Io andrei volentieri invece ad una manifestazione dei disoccupati e dei giovani, non degli iscritti al sindacato che un lavoro ce l’hanno o ce l’avevano. Perché questi sì, hanno ragione. E ci aggiungo anche i precari. E tutti quelli che non protestano per l’articolo 18, ma perché non hanno un lavoro per campare e per costruirsi un futuro. Per loro qualcosa questo governo sta finalmente facendo e bisogna pure prenderne atto. Vedremo alla fine del braccio di ferro con l’Europa come sarà la nostra legge di stabilità. Però se resteranno i diciotto miliardi di detassazione, il miliardo e mezzo per gli ammortizzatori sociali, da estendere anche a quelli che non hanno mai avuto nulla, se verrà agganciato Il treno degli investimenti pubblici grazie anche alle promesse di Junker, perché dovremmo contestare? Lo vogliamo fare per la delocalizzazione di talune aziende? Su questo il governo deve agire subito, ma siamo nella globalizzazione e se non costruiamo le condizioni per le quali investire in Italia sia conveniente è inutile strombazzare.

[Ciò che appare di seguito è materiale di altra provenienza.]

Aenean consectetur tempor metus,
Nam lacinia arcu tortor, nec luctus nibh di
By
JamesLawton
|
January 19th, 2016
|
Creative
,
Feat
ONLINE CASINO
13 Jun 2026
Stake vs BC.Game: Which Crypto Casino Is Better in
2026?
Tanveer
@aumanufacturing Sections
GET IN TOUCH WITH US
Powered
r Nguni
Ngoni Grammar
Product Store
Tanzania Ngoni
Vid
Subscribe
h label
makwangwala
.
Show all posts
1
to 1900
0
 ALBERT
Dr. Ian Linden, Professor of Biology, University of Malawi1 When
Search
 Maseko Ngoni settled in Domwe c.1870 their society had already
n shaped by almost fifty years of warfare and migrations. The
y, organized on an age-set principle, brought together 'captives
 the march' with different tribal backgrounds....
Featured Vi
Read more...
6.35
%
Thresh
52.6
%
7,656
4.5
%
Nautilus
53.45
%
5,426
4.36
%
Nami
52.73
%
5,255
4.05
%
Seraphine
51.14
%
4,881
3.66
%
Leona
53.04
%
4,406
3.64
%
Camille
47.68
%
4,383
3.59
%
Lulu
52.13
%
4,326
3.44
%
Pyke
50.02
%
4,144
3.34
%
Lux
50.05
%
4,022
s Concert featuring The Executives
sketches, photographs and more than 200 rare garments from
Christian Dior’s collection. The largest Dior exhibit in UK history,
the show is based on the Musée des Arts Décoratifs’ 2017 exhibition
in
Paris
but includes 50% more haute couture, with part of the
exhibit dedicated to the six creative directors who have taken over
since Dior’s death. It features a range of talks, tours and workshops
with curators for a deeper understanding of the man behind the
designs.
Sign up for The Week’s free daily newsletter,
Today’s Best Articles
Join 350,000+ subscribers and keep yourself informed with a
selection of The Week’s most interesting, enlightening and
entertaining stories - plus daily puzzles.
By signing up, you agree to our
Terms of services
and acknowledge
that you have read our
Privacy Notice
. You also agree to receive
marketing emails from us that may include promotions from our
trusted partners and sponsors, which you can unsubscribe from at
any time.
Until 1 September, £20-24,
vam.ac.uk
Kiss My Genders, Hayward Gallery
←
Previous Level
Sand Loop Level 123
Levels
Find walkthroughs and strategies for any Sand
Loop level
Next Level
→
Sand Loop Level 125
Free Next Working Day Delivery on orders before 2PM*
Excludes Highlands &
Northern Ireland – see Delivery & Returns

Più che alla Leopolda e alla Susanna andrei ad una grande manifestazione per il lavoro. Magari da svolgere in una città del Sud dove i giovani disoccupati sono la maggioranza. E chiederei al governo un impegno ancora maggiore per combattere questo grave male. Direi che va bene la detassazione per i nuovi occupati, ma direi anche che serve un piano per il lavoro fondato soprattutto sul rilancio degli investimenti pubblici, come ha fatto Hollande, magari tirando anche di più il filo che ci tiene ancora avvinti ai soliti burocrati europei, che giustamente Renzi ha inteso sfidare. Perché senza lavoro anche la detassazione rischia, come gli ottanta euro, di non farci progredire. Ma oggi sarà il giorno degli slogan. Da un lato il grido del cambiamento in atto, dall’altro quello della protesta per il cambiamento sbagliato. È la prima volta che il sindacato della sinistra sfida apertamente un governo a guida di sinistra, socialista europeo, diciamo. In questa originalità sta forse l’elemento più genuino della sfida tra Leopolda e Susanna. Quello sui contenuti. Io sono, pur con tutte le riserve, più convinto di quelli del governo.